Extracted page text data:
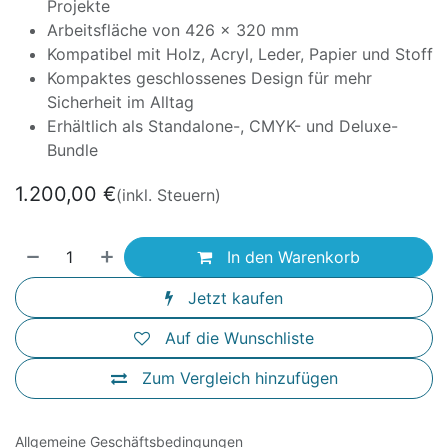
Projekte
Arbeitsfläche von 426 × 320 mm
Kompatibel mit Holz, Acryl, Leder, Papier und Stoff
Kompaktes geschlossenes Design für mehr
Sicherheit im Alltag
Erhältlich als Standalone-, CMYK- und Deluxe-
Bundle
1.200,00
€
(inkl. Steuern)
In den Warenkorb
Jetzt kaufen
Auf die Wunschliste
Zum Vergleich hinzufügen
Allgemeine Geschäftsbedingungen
==
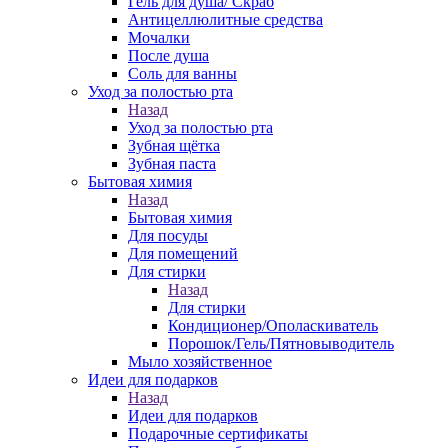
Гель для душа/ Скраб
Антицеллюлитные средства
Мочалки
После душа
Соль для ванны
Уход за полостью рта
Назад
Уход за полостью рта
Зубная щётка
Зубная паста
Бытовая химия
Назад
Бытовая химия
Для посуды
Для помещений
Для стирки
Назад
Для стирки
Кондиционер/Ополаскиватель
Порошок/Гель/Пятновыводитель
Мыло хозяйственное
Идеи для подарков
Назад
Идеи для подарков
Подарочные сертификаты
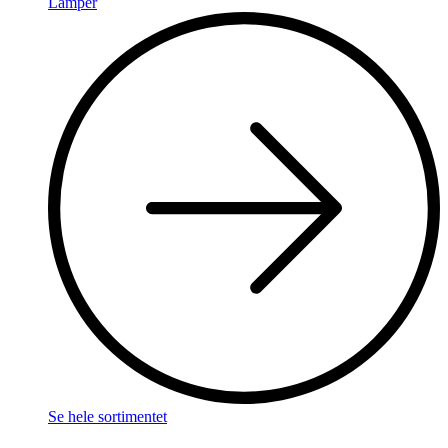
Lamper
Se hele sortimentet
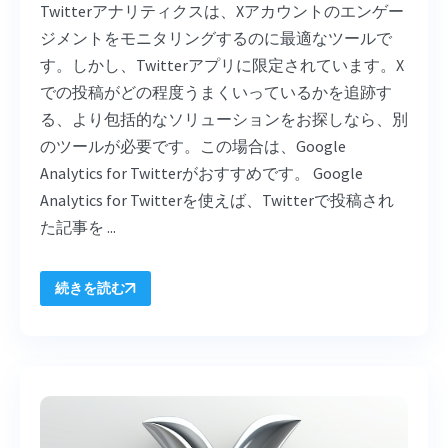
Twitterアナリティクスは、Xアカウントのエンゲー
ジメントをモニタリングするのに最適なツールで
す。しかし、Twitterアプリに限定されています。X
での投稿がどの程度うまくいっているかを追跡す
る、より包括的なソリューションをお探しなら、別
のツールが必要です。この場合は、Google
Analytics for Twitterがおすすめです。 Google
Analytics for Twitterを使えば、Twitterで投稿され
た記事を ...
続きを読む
...
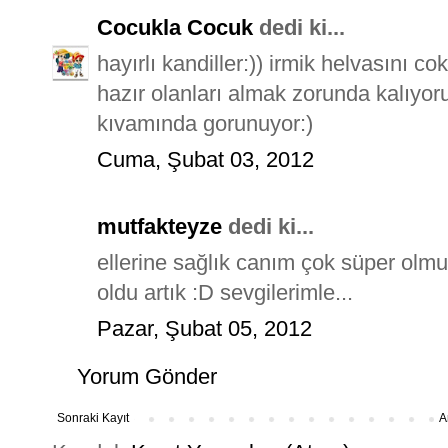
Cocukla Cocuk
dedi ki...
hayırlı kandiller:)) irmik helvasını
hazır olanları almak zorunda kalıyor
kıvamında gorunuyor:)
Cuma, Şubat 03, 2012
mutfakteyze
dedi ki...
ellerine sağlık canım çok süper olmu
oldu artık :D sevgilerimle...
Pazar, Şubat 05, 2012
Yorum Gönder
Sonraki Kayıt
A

DESCRIPTION OF THE TASK → Filter the entries above down to the lines that contain "Гель".

ANSWER TO THIS PROBLEM →
Гель для душа/ Скраб
Порошок/Гель/Пятновыводитель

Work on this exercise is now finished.